For that reason, a Humanism that matters, a Humanism that can catch on and make a difference the world, has to be idealistic rather than cynical. It has to be visionary rather than curmudgeonly, optimistic rather than pessimistic.

And unless you are so lucky as to find yourself living in one of those rare times and places where progress is obvious, you're going to have to postulate beyond the visible facts. Because what is declining is always more visible than what is rising, and it's always easier to project selfish and self-interested motives into the future than to imagine the kind of creative heroism that again and again seems to come out of nowhere and push humanity forward. Cynicism works against us. We need not to puncture people's faith in God, but to raise their faith that humanity still has the ability to overcome its vested interests, that (like our ancestors) we can make real progress towards justice and compassion and dignity for all.

And finally, theology is a distraction, and arguing against God pulls you into that trap just as surely as arguing for God. Humanism is about humanity taking responsibility for its own fate and its own flourishing. Anyone who accepts their share of humanity's responsibility for itself should be considered a Humanist in good standing, and anyone who accepts humanity's responsibility for some particular issue is a worthy ally on that issue.

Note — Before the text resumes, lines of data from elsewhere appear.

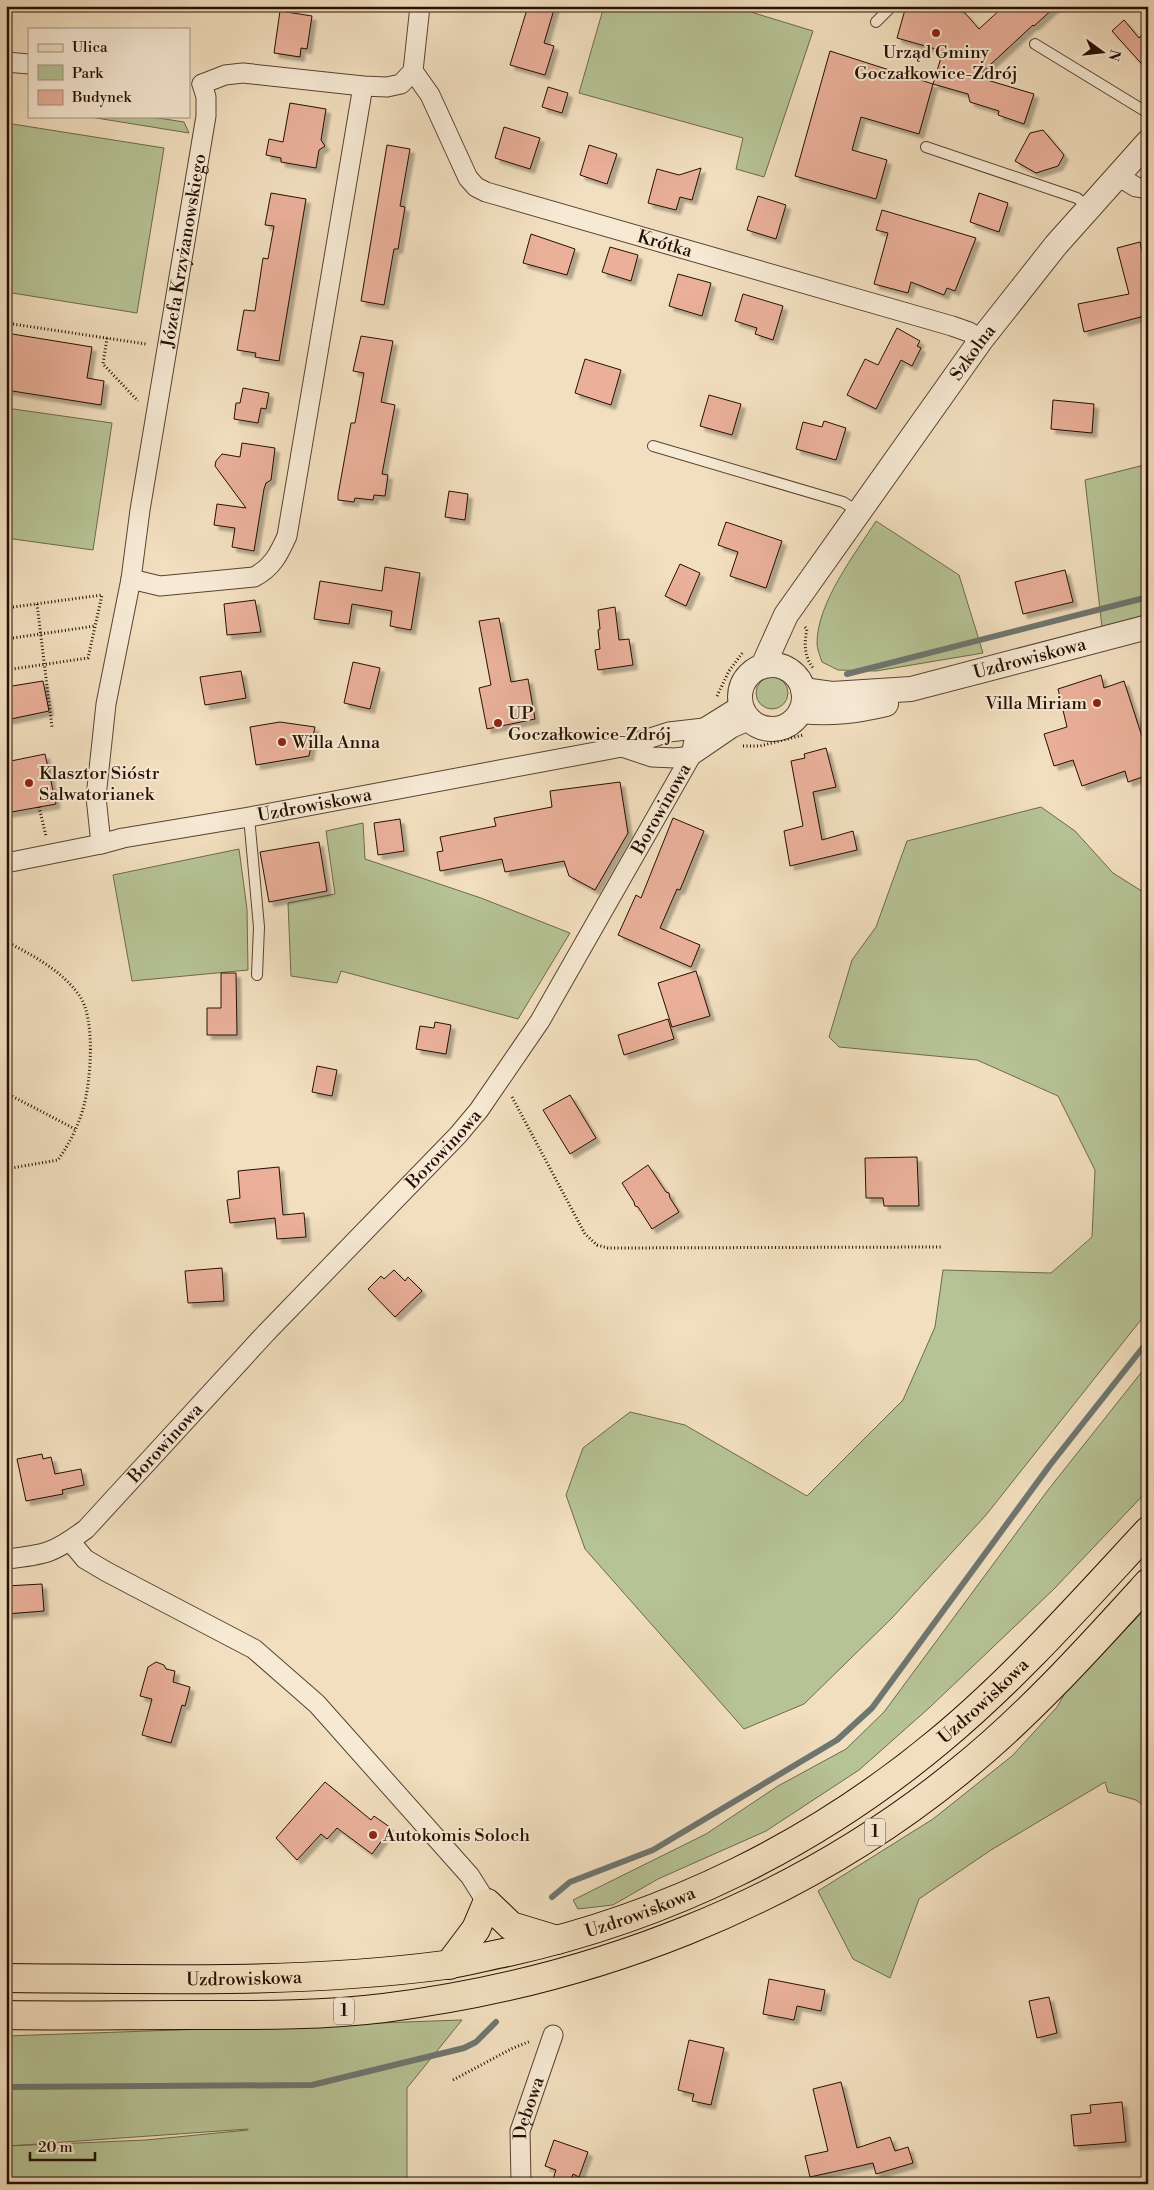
<svg xmlns="http://www.w3.org/2000/svg" width="1154" height="2190" font-family="'Libre Bodoni',serif">
<style>
.green{fill:#b6c395;stroke:#6e694c;fill-rule:evenodd}
.lines{fill:none;stroke-linecap:round;stroke-linejoin:round}
.stream{stroke:#6e7670;stroke-width:6}
.building{fill:#eab09a;stroke:#260f02;filter:url(#shadow)}
.service-casing{stroke:#594331;stroke-width:12}
.minor-casing{stroke:#594331;stroke-width:21}
.tertiary-casing{stroke:#594331;stroke-width:26}
.primary-casing{stroke:#260f02;stroke-width:30}
.path{stroke:#260f02;stroke-width:3;stroke-dasharray:1 2.5;stroke-linecap:butt}
.service{stroke:#f7ead5;stroke-width:10}
.minor{stroke:#f7ead5;stroke-width:19}
.tertiary{stroke:#f7ead5;stroke-width:24}
.primary{stroke:#f2dfbf;stroke-width:28}
.poi-dot{fill:#8f2418;stroke:#f7ead5;stroke-width:2}
.labels{text-anchor:middle;dominant-baseline:central;stroke-width:4;stroke-linejoin:round;paint-order:stroke}
.shield{fill:#f7ead5;stroke:#655141;stroke-width:1}
.shield-label{font-size:16px;font-weight:bold;fill:#260f02}
.poi-label{font-size:18px;fill:#260f02;stroke:#f7ead5;text-anchor:start}
.street-label{font-size:18px;fill:#260f02;stroke:#f7ead5}
</style>
<defs>
<filter id="shadow"><feDropShadow dx="4.5" dy="4.5" stdDeviation="1" flood-color="#0004"/></filter>
</defs>
<rect width="100%" height="100%" fill="#f2dfbf"/>
<filter id="stains"><feTurbulence type="fractalNoise" baseFrequency=".004" numOctaves="4"/><feColorMatrix values="0 0 0 0 .2 0 0 0 0 .09 0 0 0 0 .02 0 0 0 .5 -.17"/></filter>
<radialGradient id="worn" r=".72"><stop offset=".6" stop-color="#630" stop-opacity="0"/><stop offset="1" stop-color="#630" stop-opacity=".3"/></radialGradient>
<!-- green -->
<g class="green">
<polygon points="604,6 731,6 813,31 764,177 736,169 743,138 579,93"/>
<polygon points="84,116 145,116 184,122 189,133"/>
<polygon points="6,123 164,148 137,313 6,292"/>
<polygon points="6,408 112,423 93,550 6,538"/>
<polygon points="1148,464 1148,614 1102,627 1085,480"/>
<path d="M 876,521 L 959,575 L 983,653 L 876,671 L 838,670 L 822,662 C 820,656 817,649 817,643 C 817,603 855,554 876,521 Z"/>
<circle cx="772" cy="693" r="16"/>
<polygon points="1041,807 1075,831 1113,873 1148,895 1148,1311 986,1515 892,1618 804,1704 744,1729 585,1549 566,1495 583,1448 630,1412 685,1425 807,1496 903,1400 935,1327 943,1270 1051,1273 1092,1237 1095,1170 1058,1096 977,1060 839,1047 829,1037 852,960 876,927 907,841"/>
<polygon points="363,823 365,859 481,898 570,933 518,1019 341,971 337,983 291,976 288,903 335,894 326,831"/>
<polygon points="239,849 247,909 248,970 132,981 113,875"/>
<polygon points="1148,1364 1148,1490 1054,1589 929,1708 859,1770 766,1831 658,1879 613,1905 578,1909 573,1900 706,1834 778,1786 846,1749 884,1712 1048,1490"/>
<polygon points="1148,1606 1148,1809 1136,1800 1108,1792 1105,1782 991,1850 919,1899 890,1978 853,1959 818,1891 933,1819 1012,1756 1057,1707 1065,1693"/>
<path d="M 462,2020 L 407,2088 L 407,2184 L 6,2184 L 6,2036 ZM 248,2130 L 146,2140 L 8,2146 L 248,2129 Z"/>
</g>
<g class="lines">
<!-- stream -->
<g class="stream">
<polyline points="847,674 1148,597"/>
<polyline points="552,1897 570,1882 653,1850 837,1740 872,1708 1050,1465 1148,1341"/>
<polyline points="6,2087 312,2085 464,2048 476,2042 496,2022"/>
</g>
</g>
<!-- building -->
<g class="building">
<polygon points="528,6 555,6 544,43 554,46 545,75 510,65"/>
<polygon points="906,6 941,6 965,13 979,29 1004,6 1056,6 1034,26 1033,25 977,77 1034,94 1024,124 998,115 999,111 970,102 968,94 933,84 943,51 897,38"/>
<polygon points="280,11 312,16 307,49 301,48 300,57 274,53"/>
<polygon points="1124,20 1139,38 1148,30 1148,71 1112,31"/>
<polygon points="830,51 933,84 919,134 861,117 852,150 887,160 876,199 795,176"/>
<polygon points="548,87 568,93 562,113 542,107"/>
<polygon points="290,103 326,109 321,140 325,146 319,150 316,168 281,162 281,158 266,155 269,139 283,142"/>
<polygon points="504,127 540,138 530,169 495,158"/>
<polygon points="1043,130 1064,155 1058,166 1036,173 1015,161 1030,133"/>
<polygon points="387,145 410,149 400,206 405,207 398,249 394,249 384,305 361,301"/>
<polygon points="589,145 617,154 607,184 580,175"/>
<polygon points="701,168 692,200 680,197 676,210 648,203 657,169 679,175"/>
<polygon points="271,193 306,199 279,361 255,357 256,353 237,350 244,310 255,311 263,258 268,259 274,226 265,225"/>
<polygon points="979,193 1008,203 999,232 970,222"/>
<polygon points="758,196 786,205 776,239 747,230"/>
<polygon points="882,210 976,238 955,291 947,288 944,295 911,282 908,293 874,284 888,233 876,230"/>
<polygon points="531,234 575,249 567,275 523,263"/>
<polygon points="1140,242 1144,259 1148,258 1148,315 1084,332 1078,304 1129,294 1117,248"/>
<polygon points="610,247 638,255 631,281 602,272"/>
<polygon points="678,274 711,283 702,316 669,306"/>
<polygon points="743,294 783,306 773,340 755,334 757,328 735,321"/>
<polygon points="897,328 920,341 917,346 921,348 912,366 901,360 876,409 847,395 865,359 878,365"/>
<polygon points="6,333 92,347 87,378 104,381 101,405 6,390"/>
<polygon points="361,336 393,341 381,402 395,405 382,474 388,475 385,496 374,495 373,500 355,498 354,502 338,500 338,495 351,423 355,423 364,373 353,371"/>
<polygon points="585,359 621,370 611,405 575,393"/>
<polygon points="243,388 269,393 266,409 261,408 258,423 234,419 236,403 240,403"/>
<polygon points="709,395 741,404 732,435 700,426"/>
<polygon points="1053,400 1094,404 1092,433 1051,429"/>
<polygon points="824,421 846,428 836,460 796,449 803,422 822,427"/>
<polygon points="242,443 275,448 271,480 266,483 264,489 254,551 232,547 235,528 214,525 217,504 246,508 215,466 216,461 222,454 240,457"/>
<polygon points="449,491 468,494 465,520 445,517"/>
<polygon points="726,522 782,541 766,588 730,576 738,552 718,545"/>
<polygon points="680,564 700,573 686,606 665,596"/>
<polygon points="385,567 420,573 411,630 390,626 392,611 352,604 349,624 314,619 320,581 382,591"/>
<polygon points="1065,570 1073,602 1023,614 1015,582"/>
<polygon points="255,600 261,632 227,635 224,604"/>
<polygon points="615,607 619,640 629,639 633,665 598,670 595,650 600,649 598,630 600,629 598,610"/>
<polygon points="499,618 511,682 528,679 535,719 487,729 479,688 491,685 479,621"/>
<polygon points="353,662 380,668 370,709 344,703"/>
<polygon points="241,671 246,698 205,705 200,677"/>
<polygon points="1101,675 1104,688 1124,681 1148,755 1148,775 1128,782 1125,771 1082,786 1073,760 1054,766 1044,734 1067,727 1058,689"/>
<polygon points="43,681 49,711 6,720 6,687"/>
<polygon points="280,722 315,727 309,756 256,765 250,727"/>
<polygon points="826,748 836,787 813,792 822,840 853,831 857,850 790,866 784,831 803,826 791,761 805,758 804,754"/>
<polygon points="45,754 56,804 6,813 6,762"/>
<polygon points="620,782 628,833 595,890 569,876 564,861 505,872 502,859 440,871 437,852 443,851 440,837 496,826 494,818 552,807 550,791"/>
<polygon points="673,818 704,831 680,890 677,889 660,928 700,945 691,967 618,935 636,895 641,898"/>
<polygon points="400,819 404,851 378,855 374,823"/>
<polygon points="319,842 327,891 269,902 260,852"/>
<polygon points="696,971 710,1016 672,1027 658,983"/>
<polygon points="221,973 236,973 237,1035 207,1035 207,1008 221,1008"/>
<polygon points="668,1019 674,1039 624,1055 618,1035"/>
<polygon points="435,1022 451,1025 446,1054 416,1049 420,1026 434,1028"/>
<polygon points="317,1066 337,1070 332,1096 312,1092"/>
<polygon points="570,1095 596,1138 570,1154 543,1110"/>
<polygon points="917,1157 919,1206 884,1206 883,1198 866,1198 865,1158"/>
<polygon points="648,1165 666,1192 669,1193 670,1198 679,1212 652,1229 638,1207 635,1206 634,1202 622,1183"/>
<polygon points="279,1167 283,1215 304,1213 306,1237 277,1239 275,1218 230,1223 227,1200 240,1198 238,1171"/>
<polygon points="222,1268 224,1301 188,1303 185,1271"/>
<polygon points="394,1270 405,1281 408,1277 422,1291 395,1317 368,1289 381,1276 384,1279"/>
<polygon points="42,1454 43,1459 51,1457 55,1474 81,1469 84,1485 62,1490 63,1494 26,1501 17,1459"/>
<polygon points="42,1584 44,1611 6,1614 6,1586"/>
<polygon points="156,1662 164,1665 166,1669 175,1671 173,1682 190,1687 185,1706 182,1705 171,1743 142,1735 152,1699 140,1696 148,1667"/>
<polygon points="325,1782 371,1820 374,1816 391,1828 372,1854 337,1828 327,1839 321,1834 297,1860 276,1838"/>
<polygon points="769,1979 825,1990 821,2011 797,2006 794,2020 763,2014"/>
<polygon points="1049,1997 1057,2033 1037,2038 1029,2001"/>
<polygon points="689,2040 724,2048 711,2105 692,2101 694,2094 678,2090"/>
<polygon points="841,2082 857,2148 890,2137 895,2151 908,2147 913,2163 876,2174 873,2163 810,2177 805,2156 828,2151 813,2089"/>
<polygon points="1122,2102 1126,2142 1074,2146 1071,2115 1091,2113 1090,2105"/>
<polygon points="554,2140 588,2152 579,2177 573,2174 570,2184 553,2179 556,2170 545,2166"/>
</g>
<g class="lines">
<defs>
<g id="service">
<polyline points="876,22 892,6"/>
<polyline points="1035,44 1148,113"/>
<polyline points="926,147 1077,198 1088,207"/>
<polyline points="653,446 843,502 859,512"/>
<polyline points="249,817 259,927 257,975"/>
</g>
<g id="minor">
<polyline points="6,62 29,64"/>
<path id="s1" d="M 413,71 L 430,95 L 468,178 L 476,187 L 486,192 L 952,326 L 969,332 L 981,340"/>
<polyline points="202,84 225,75 243,73 363,86 387,87 401,84 413,71 420,6"/>
<polyline points="1116,175 1136,187 1148,189"/>
<path d="M 131,579 L 160,586 L 254,577 C 272,568 279,554 287,536 L 363,86"/>
<polyline points="622,747 652,757 675,758 691,756 732,728 750,720"/>
<path id="s2" d="M 101,844 L 96,797 L 106,704 L 131,579 L 140,510 L 206,116 L 206,97 L 202,84"/>
<path id="s3" d="M 6,863 L 101,844 L 123,838 L 249,817 L 622,747 L 669,732 L 704,728"/>
<polyline points="70,1541 85,1559 107,1572 254,1649 317,1704 470,1876 487,1903"/>
<path id="s4" d="M 6,1559 C 45,1555 54,1553 86,1529 L 266,1333 L 458,1135 L 479,1110 L 540,1021 L 691,756 L 694,740 L 704,728 L 741,705"/>
<path id="s5" d="M 523,2184 L 521,2182 L 520,2131 L 553,2035"/>
</g>
<g id="tertiary">
<circle cx="772" cy="697" r="32"/>
<path id="s6" d="M 763,666 L 786,615 L 981,340 L 1056,245 L 1148,142"/>
<path id="s7" d="M 803,690 L 832,694 L 911,689 L 1148,627"/>
<path d="M 801,711 C 832,714 856,711 886,704"/>
</g>
<g id="primary">
<polyline points="449,1965 476,1929 487,1903 511,1926 557,1940"/>
<path id="s8" d="M 6,1978 C 152,1979 300,1984 445,1965 C 466,1962 487,1956 508,1952 C 667,1917 814,1845 939,1741 C 1015,1678 1081,1603 1148,1531"/>
<path d="M 6,2015 C 66,2016 126,2015 186,2015 C 252,2015 318,2016 384,2008 C 591,1982 794,1905 957,1773 C 1027,1717 1088,1649 1148,1583"/>
</g>
</defs>
<!-- service casing -->
<use href="#service" class="service-casing"/>
<!-- minor casing -->
<use href="#minor" class="minor-casing"/>
<!-- tertiary casing -->
<use href="#tertiary" class="tertiary-casing"/>
<!-- primary casing -->
<use href="#primary" class="primary-casing"/>
<!-- path -->
<g class="path">
<polyline points="6,323 146,344 146,346"/>
<polyline points="107,338 103,364 138,401"/>
<polyline points="37,604 52,727"/>
<polyline points="6,608 102,595 88,658 6,670"/>
<path d="M 805,627 L 807,629 C 804,644 804,657 814,669"/>
<polyline points="6,639 95,626"/>
<polyline points="717,696 729,671 743,652"/>
<polyline points="743,746 760,746 803,735"/>
<polyline points="39,807 46,836"/>
<path d="M 6,944 L 9,943 C 34,956 62,971 79,995 C 96,1018 91,1082 83,1109 C 78,1127 69,1144 58,1160 L 6,1169"/>
<polyline points="6,1093 75,1129"/>
<polyline points="512,1097 585,1234 597,1245 608,1248 942,1247"/>
<polyline points="453,2080 513,2048 531,2041"/>
</g>
<!-- service -->
<use href="#service" class="service"/>
<!-- minor -->
<use href="#minor" class="minor"/>
<!-- tertiary -->
<use href="#tertiary" class="tertiary"/>
<!-- primary -->
<use href="#primary" class="primary"/>
</g>
<!-- markers -->
<g class="poi-dot">
<circle cx="936" cy="33" r="5"/>
<circle cx="1097" cy="703" r="5"/>
<circle cx="498" cy="723" r="5"/>
<circle cx="282" cy="742" r="5"/>
<circle cx="29" cy="783" r="5"/>
<circle cx="373" cy="1835" r="5"/>
</g>
<g class="labels">
<!-- shield labels -->
<g class="shield">
<rect x="865" y="1818.5" width="20" height="27" rx="4"/>
<rect x="334" y="1997.5" width="20" height="27" rx="4"/>
</g>
<g class="shield-label">
<text x="875" y="1832">1</text>
<text x="344" y="2011">1</text>
</g>
<!-- poi labels -->
<g class="poi-label">
<text x="936" y="52" text-anchor="middle">Urząd Gminy<tspan x="936" dy="21">Goczałkowice-Zdrój</tspan></text>
<text x="1087" y="703" text-anchor="end">Villa Miriam</text>
<text x="508" y="713">UP<tspan x="508" dy="21">Goczałkowice-Zdrój</tspan></text>
<text x="292" y="742">Willa Anna</text>
<text x="39" y="773">Klasztor Sióstr<tspan x="39" dy="21">Salwatorianek</tspan></text>
<text x="383" y="1835">Autokomis Soloch</text>
</g>
<!-- street labels -->
<g class="street-label">
<text stroke="none"><textPath href="#s1" startOffset="330">Krótka</textPath></text>
<text stroke="none"><textPath href="#s2" startOffset="601">Józefa Krzyżanowskiego</textPath></text>
<text stroke="none"><textPath href="#s6" startOffset="378">Szkolna</textPath></text>
<text stroke="none"><textPath href="#s7" startOffset="231">Uzdrowiskowa</textPath></text>
<text stroke="none"><textPath href="#s3" startOffset="314">Uzdrowiskowa</textPath></text>
<text stroke="none"><textPath href="#s4" startOffset="1014">Borowinowa</textPath></text>
<text stroke="none"><textPath href="#s4" startOffset="609">Borowinowa</textPath></text>
<text stroke="none"><textPath href="#s4" startOffset="204">Borowinowa</textPath></text>
<text stroke="none"><textPath href="#s8" startOffset="1048">Uzdrowiskowa</textPath></text>
<text stroke="none"><textPath href="#s8" startOffset="642">Uzdrowiskowa</textPath></text>
<text stroke="none"><textPath href="#s8" startOffset="238">Uzdrowiskowa</textPath></text>
<text stroke="none"><textPath href="#s5" startOffset="78">Dębowa</textPath></text>
</g>
</g>
<!-- margin -->
<rect width="1154" height="2190" fill="none" stroke="#f2dfbf" stroke-width="25"/>
<rect x="8" y="8" width="1139" height="2175" fill="none" stroke="#260f02" stroke-width="2.5"/>
<rect x="12" y="12" width="1129" height="2165" fill="none" stroke="#260f02"/>
<!-- legend -->
<rect x="28" y="28" width="162" height="90" fill="#f7ead5" stroke="#a39281"/>
<rect x="38" y="44" width="25" height="8" fill="#f2dfbf" stroke="#a39281"/>
<text x="72" y="52" font-size="15" fill="#260f02">Ulica</text>
<rect x="38" y="65" width="25" height="15" fill="#b6c395" stroke="#a39281"/>
<text x="72" y="78" font-size="15" fill="#260f02">Park</text>
<rect x="38" y="90" width="25" height="15" fill="#eab09a" stroke="#a39281"/>
<text x="72" y="102" font-size="15" fill="#260f02">Budynek</text>
<!-- north arrow -->
<g transform="translate(1102 52) rotate(105)" stroke="#f7ead5" stroke-width="4" paint-order="stroke">
<path d="M0-4L9 19L0 12L-9 19Z" fill="#260f02"/>
<text y="-8" font-size="14" font-weight="bold" text-anchor="middle" fill="#260f02">N</text>
</g>
<!-- scale -->
<path d="M30 2152v8h65v-8" fill="none" stroke="#260f02" stroke-width="2.5"/>
<text x="38" y="2152" font-size="15" fill="#260f02" stroke="#f7ead5" stroke-width="4" paint-order="stroke">20 m</text>
<rect width="100%" height="100%" filter="url(#stains)"/>
<rect width="100%" height="100%" fill="url(#worn)"/>
</svg>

"This," preached John Dietrich, "is the faith that the world needs today. It does not need an ecclesiastical religion, it does not need more priests and prayers and holy books, it does not need literary essays on academic subjects; but it does need the never-ending voice of the prophet going up and down the land, crying, not as of old, "Prepare ye the way of the Lord," but "Prepare ye the way of mankind, and make its way straight."